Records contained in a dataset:
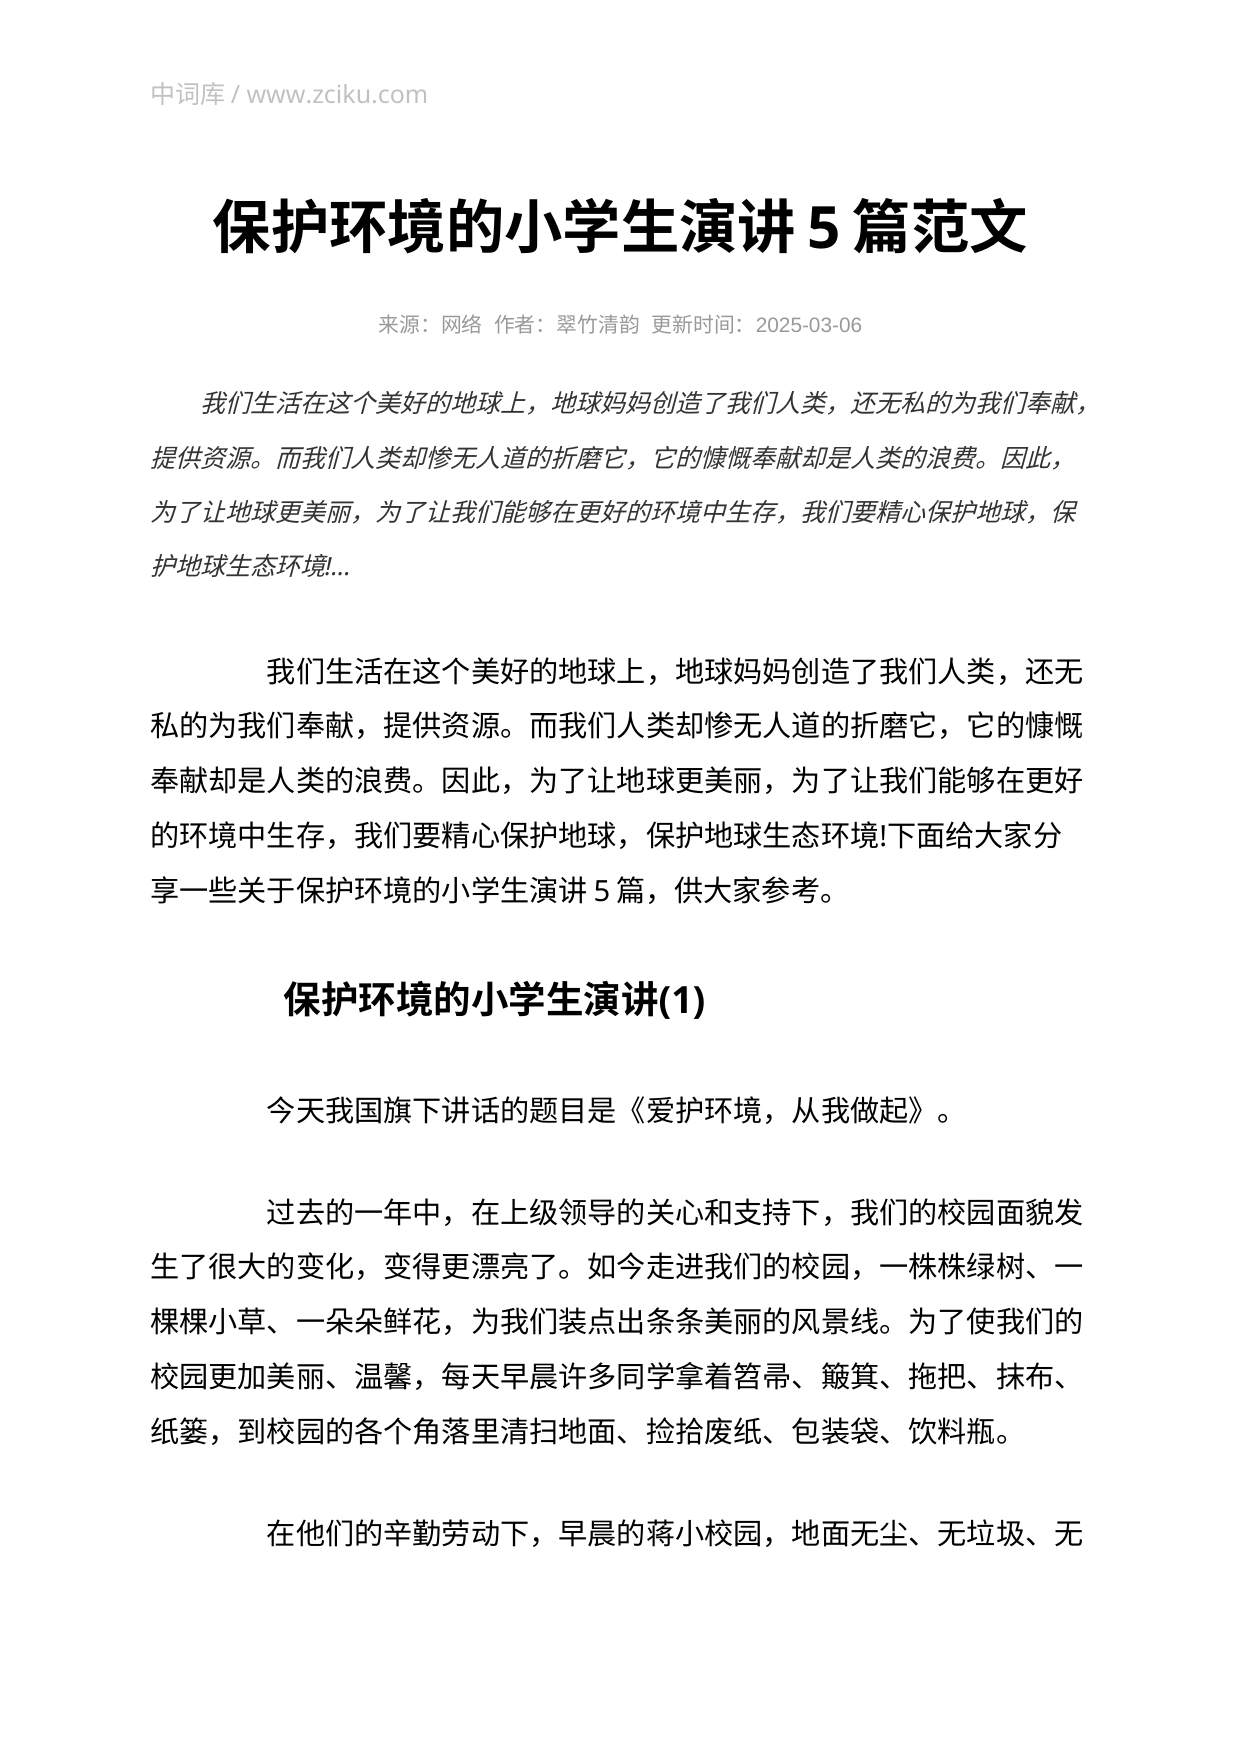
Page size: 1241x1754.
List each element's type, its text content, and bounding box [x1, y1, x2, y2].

text 我们生活在这个美好的地球上，地球妈妈创造了我们人类，还无私的为我们奉献，提供资源。而我们人类却惨无人道的折磨它，它的慷慨奉献却是人类的浪费。因此，为了让地球更美丽，为了让我们能够在更好的环境中生存，我们要精心保护地球，保护地球生态环境!下面给大家分享一些关于保护环境的小学生演讲5篇，供大家参考。 [150, 648, 1090, 910]
text 我们生活在这个美好的地球上，地球妈妈创造了我们人类，还无私的为我们奉献，提供资源。而我们人类却惨无人道的折磨它，它的慷慨奉献却是人类的浪费。因此，为了让地球更美丽，为了让我们能够在更好的环境中生存，我们要精心保护地球，保护地球生态环境!... [150, 384, 1090, 583]
text 来源：网络 作者：翠竹清韵 更新时间：2025-03-06 [150, 313, 1090, 337]
text 保护环境的小学生演讲(1) [150, 970, 1090, 1024]
text 过去的一年中，在上级领导的关心和支持下，我们的校园面貌发生了很大的变化，变得更漂亮了。如今走进我们的校园，一株株绿树、一棵棵小草、一朵朵鲜花，为我们装点出条条美丽的风景线。为了使我们的校园更加美丽、温馨，每天早晨许多同学拿着笤帚、簸箕、拖把、抹布、纸篓，到校园的各个角落里清扫地面、捡拾废纸、包装袋、饮料瓶。 [150, 1189, 1090, 1451]
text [150, 1511, 1090, 1553]
subtitle 保护环境的小学生演讲5篇范文 [150, 181, 1090, 266]
text 今天我国旗下讲话的题目是《爱护环境，从我做起》。 [150, 1087, 1090, 1130]
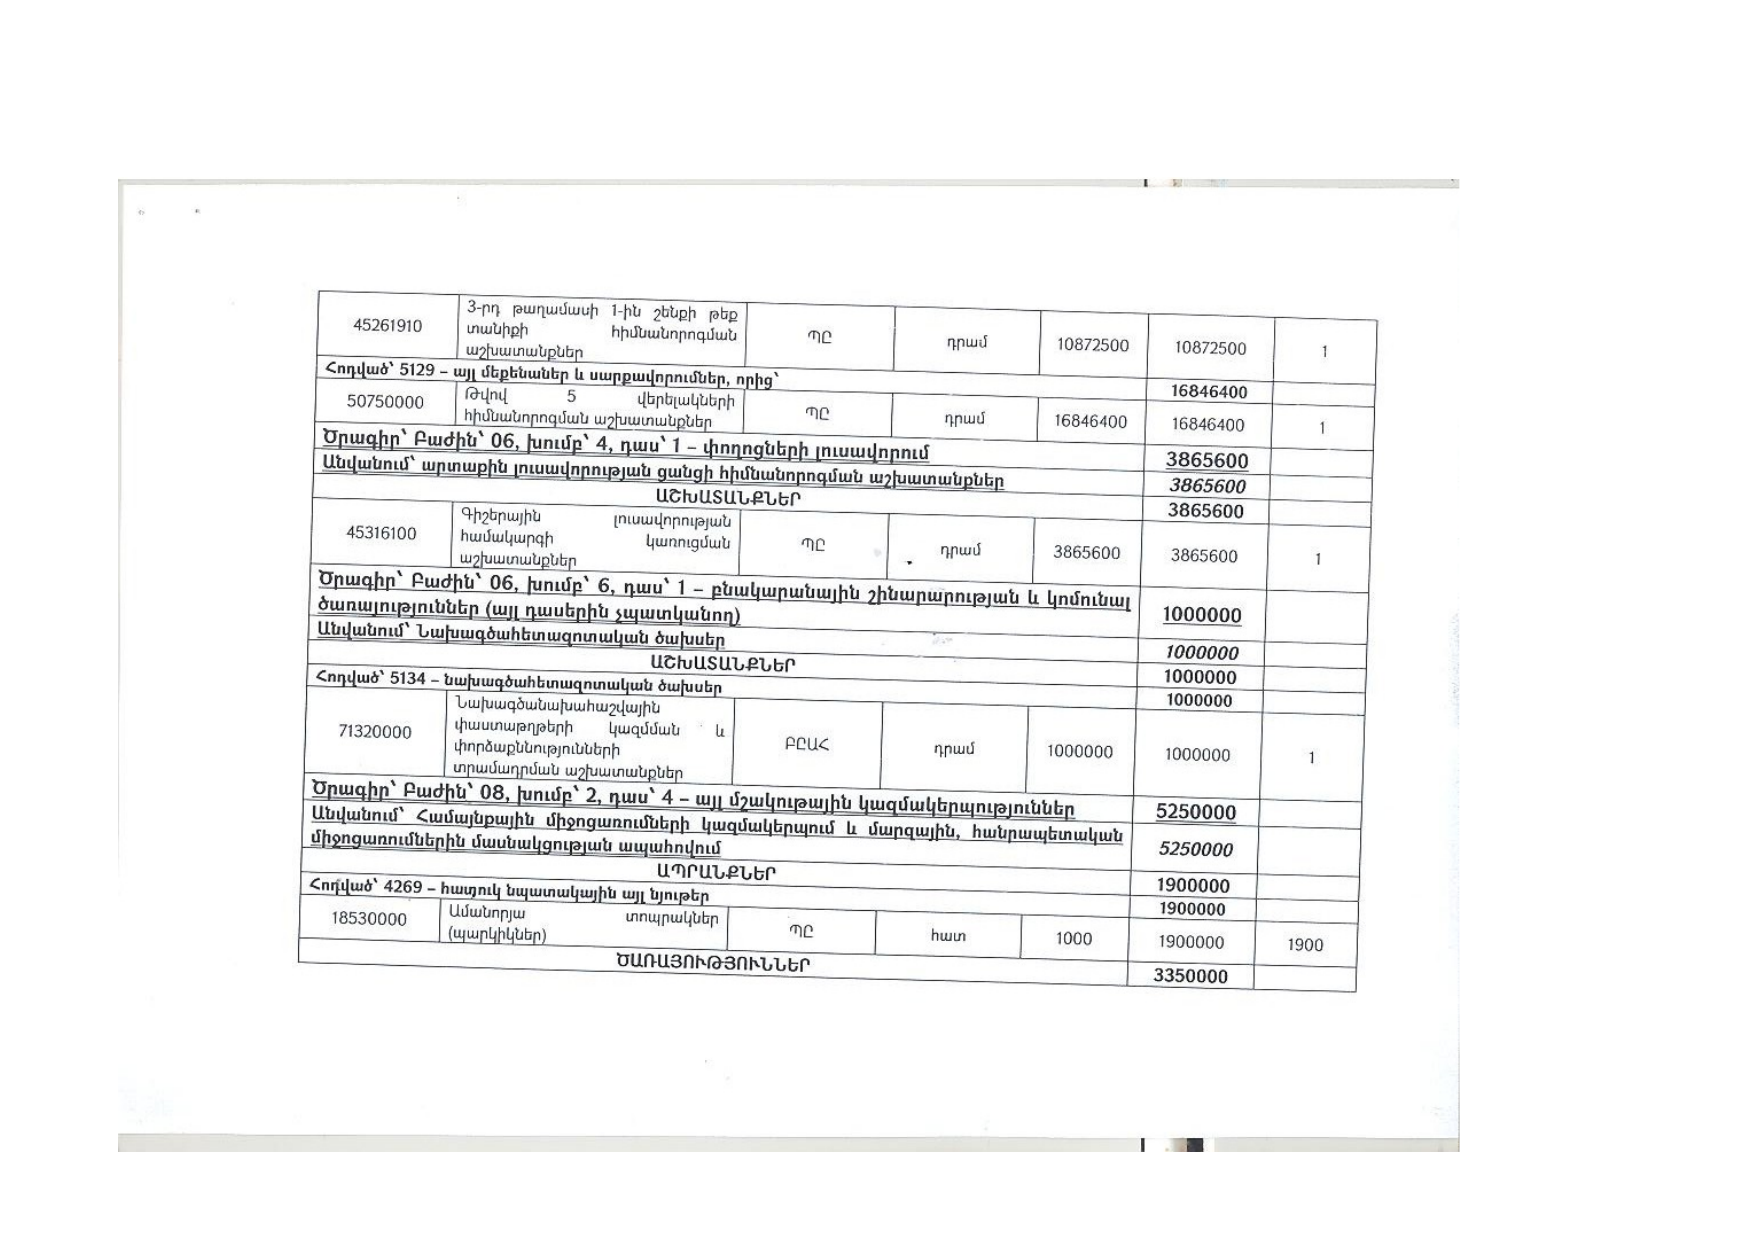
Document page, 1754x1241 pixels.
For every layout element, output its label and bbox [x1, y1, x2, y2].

picture [118, 177, 1460, 1152]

What the exercise asks: All that is required is the lines from the line containing "text [150, 1511, 1090, 1553]" through the end of the records above, copied exactly, and none of the pictures.

Answer space:
text [150, 1511, 1090, 1553]
subtitle 保护环境的小学生演讲5篇范文 [150, 181, 1090, 266]
text 今天我国旗下讲话的题目是《爱护环境，从我做起》。 [150, 1087, 1090, 1130]
Document page, 1754x1241 pixels.
For every layout element, output its label and bbox [x1, y1, x2, y2].

picture [118, 177, 1460, 1152]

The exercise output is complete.